By Daily Herald Article updated: 7/28/2011 4:54 AM
An elite group of teachers across the country is finishing the last grueling days of a hard-core, brain-splitting, tear-inducing boot camp in science, technology, engineering and math.
Teachers from all 50 states and the District of Columbia are attending training institutes put on annually by Project Lead the Way, a nonprofit organization that provides STEM curriculum programs to middle and high schools across the country.
The concepts that Project Lead the Way expects students to learn during the school year are rigorous — pupils get hands-on experience in robotics, aerospace and biomedical engineering projects. The instruction is so rigorous that teachers, many of whom do not have advanced knowledge in the STEM fields, are provided a two-week summer ultra-intensive immersion program unlike anything they’ve done before.
“There is quite a range of levels of expertise that the teachers bring with them,” Steve Rogers, a summer teacher trainer and an engineering and technology education teacher at Walker Career Center in Indianapolis, told me. “Some teachers show up very excited and knowledgeable, others have no idea what they are in for and, yes, it does cause teachers to cry. Not because they’re mad at you, but they’ve never had professional development like this or been asked to perform at this level for this long a session. That’s quite a shock to a lot of people.”
Now, don’t think I was attracted to this particular summer training camp because I like the idea of making teachers cry. But I do love the idea that schools across the country are taking seriously the notion that it is not only their job, but their responsibility, to provide students with a world-class 21st century STEM education that also expects — and equips — teachers to perform at higher levels than they ever have before.
Plus, I like to do all I can to eradicate the image that entitled, public-money-sucking teachers get “summers off.” It’s true that too many instructors out there aren’t yet preparing for the coming school year because it takes no effort to copy last year’s work sheets. But my experience is there are way more who spend the month of July either in formal training or doing other things to liven up the coming year’s classes.
What better way than to be a student?
“When I went through it the first time, the one thing that happened to all of us regardless of our skill level was that you immediately took on the role of the student, which, for a teaching professional, is a little bit disconcerting because you haven’t been in that role for a while,” said Lori Lovett, a high school biomedical science teacher at Red River Technology Center in Duncan, Okla. “But the trainers made themselves available for extra sessions, and offered us all the same extra time and resources we’d need to give in our own classrooms.”
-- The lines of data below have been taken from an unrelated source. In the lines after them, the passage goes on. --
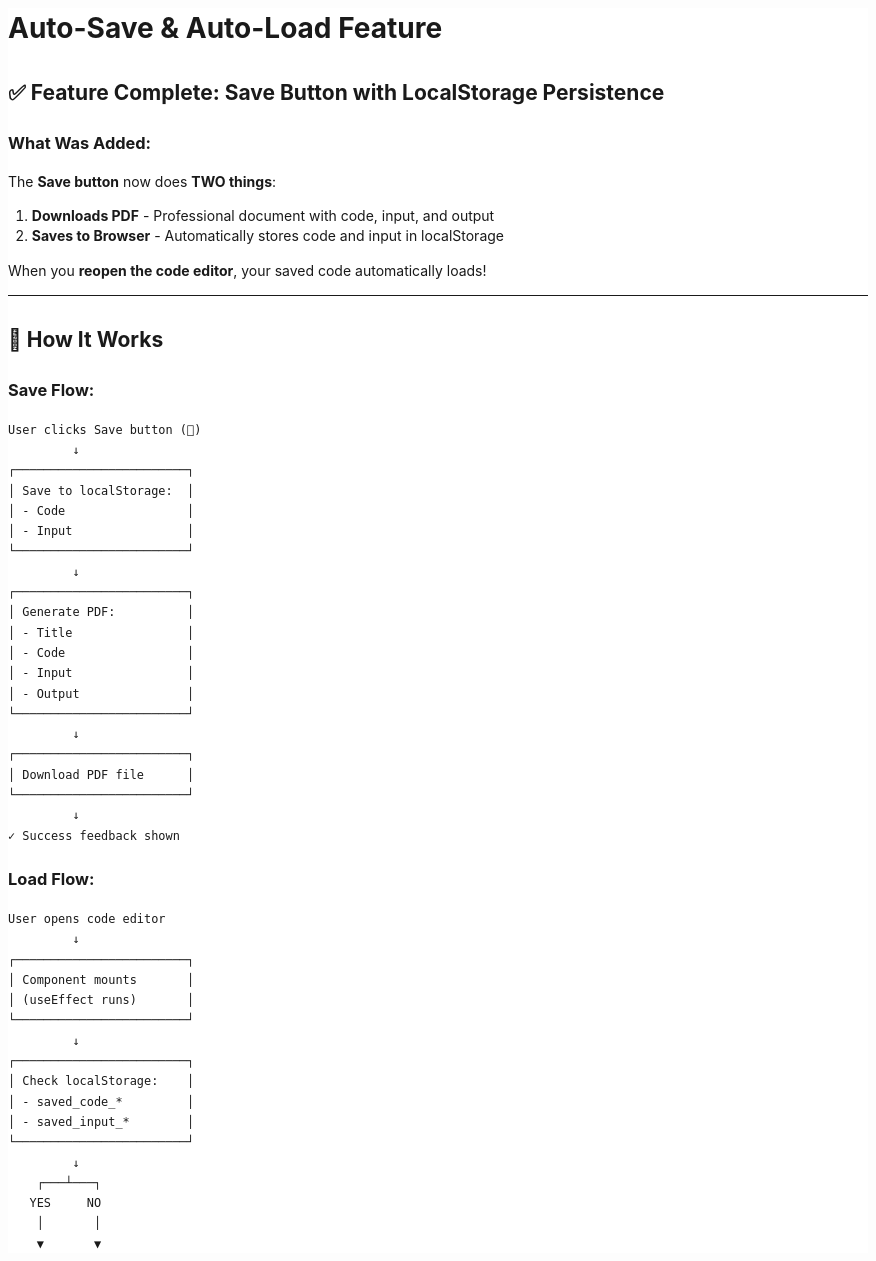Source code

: # Auto-Save & Auto-Load Feature

## ✅ Feature Complete: Save Button with LocalStorage Persistence

### What Was Added:

The **Save button** now does **TWO things**:

1. **Downloads PDF** - Professional document with code, input, and output
2. **Saves to Browser** - Automatically stores code and input in localStorage

When you **reopen the code editor**, your saved code automatically loads!

---

## 🔄 How It Works

### Save Flow:
```
User clicks Save button (💾)
         ↓
┌────────────────────────┐
│ Save to localStorage:  │
│ - Code                 │
│ - Input                │
└────────────────────────┘
         ↓
┌────────────────────────┐
│ Generate PDF:          │
│ - Title                │
│ - Code                 │
│ - Input                │
│ - Output               │
└────────────────────────┘
         ↓
┌────────────────────────┐
│ Download PDF file      │
└────────────────────────┘
         ↓
✓ Success feedback shown
```

### Load Flow:
```
User opens code editor
         ↓
┌────────────────────────┐
│ Component mounts       │
│ (useEffect runs)       │
└────────────────────────┘
         ↓
┌────────────────────────┐
│ Check localStorage:    │
│ - saved_code_*         │
│ - saved_input_*        │
└────────────────────────┘
         ↓
    ┌───┴───┐
   YES     NO
    │       │
    ▼       ▼
```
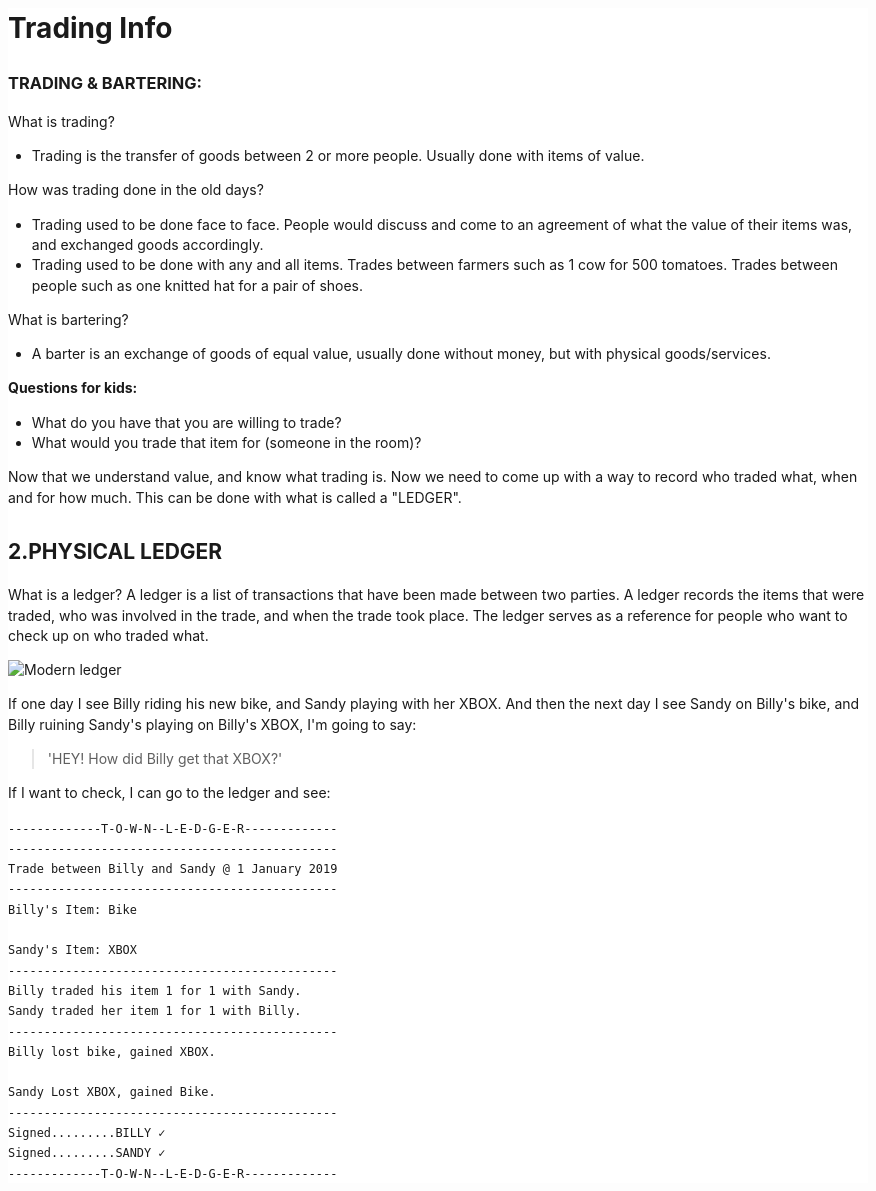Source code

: # Trading Info

### TRADING & BARTERING:

What is trading?

* Trading is the transfer of goods between 2 or more people. Usually done with items of value.

How was trading done in the old days?

* Trading used to be done face to face. People would discuss and come to an agreement of what the value of their items was, and exchanged goods accordingly.
* Trading used to be done with any and all items. Trades between farmers such as 1 cow for 500 tomatoes. Trades between people such as one knitted hat for a pair of shoes.

What is bartering?

* A barter is an exchange of goods of equal value, usually done without money, but with physical goods/services.

**Questions for kids:**

* What do you have that you are willing to trade?
* What would you trade that item for \(someone in the room\)?

Now that we understand value, and know what trading is. Now we need to come up with a way to record who traded what, when and for how much. This can be done with what is called a "LEDGER".

## 2.PHYSICAL LEDGER

What is a ledger? A ledger is a list of transactions that have been made between two parties. A ledger records the items that were traded, who was involved in the trade, and when the trade took place. The ledger serves as a reference for people who want to check up on who traded what.

![Modern ledger](http://www.leoisaac.com/fin/images/ledger_page.gif)

If one day I see Billy riding his new bike, and Sandy playing with her XBOX. And then the next day I see Sandy on Billy's bike, and Billy ruining Sandy's playing on Billy's XBOX, I'm going to say:

> 'HEY! How did Billy get that XBOX?'

If I want to check, I can go to the ledger and see:

```text
-------------T-O-W-N--L-E-D-G-E-R-------------
----------------------------------------------
Trade between Billy and Sandy @ 1 January 2019
----------------------------------------------
Billy's Item: Bike

Sandy's Item: XBOX
----------------------------------------------
Billy traded his item 1 for 1 with Sandy.
Sandy traded her item 1 for 1 with Billy.
----------------------------------------------
Billy lost bike, gained XBOX.

Sandy Lost XBOX, gained Bike.
----------------------------------------------
Signed.........BILLY ✓
Signed.........SANDY ✓
-------------T-O-W-N--L-E-D-G-E-R-------------
```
Bill Rae, a science and engineering teacher at Lake Fenton Middle School in Michigan who completed the program and eventually became a summer trainer, told me that the technical expertise the educators learn is the main attraction. But the immersion in team-based projects, which is the way almost all subjects are supposed to be taught these days, is what sticks most with the boot camp graduates.
“Teachers leave here knowing exactly what their students will go through and it gives them a chance to get that feeling back of ‘oh yeah, this is what it’s like to learn and to get a new perspective,’” Rae said. “One thing that’s nice is that here, like in real science and real life, we don’t have to have all the answers — but we can find where to get the answers and it’s OK to tell the students ‘we’ll learn together.’”
Project Lead the Way is just one example of how schools are solving the problem of providing crucial STEM subject matter in environments where teachers may not know enough to make such challenging material come alive and students rarely get opportunities to immerse themselves in highly demanding lessons so engaging that they come to love the hard work required to master them.
Making these programs widely available isn’t rocket science. Once the question of how to fund excellent curriculums is answered, it just takes educators with a desire to go the extra mile and the willingness to step outside their own comfort zones.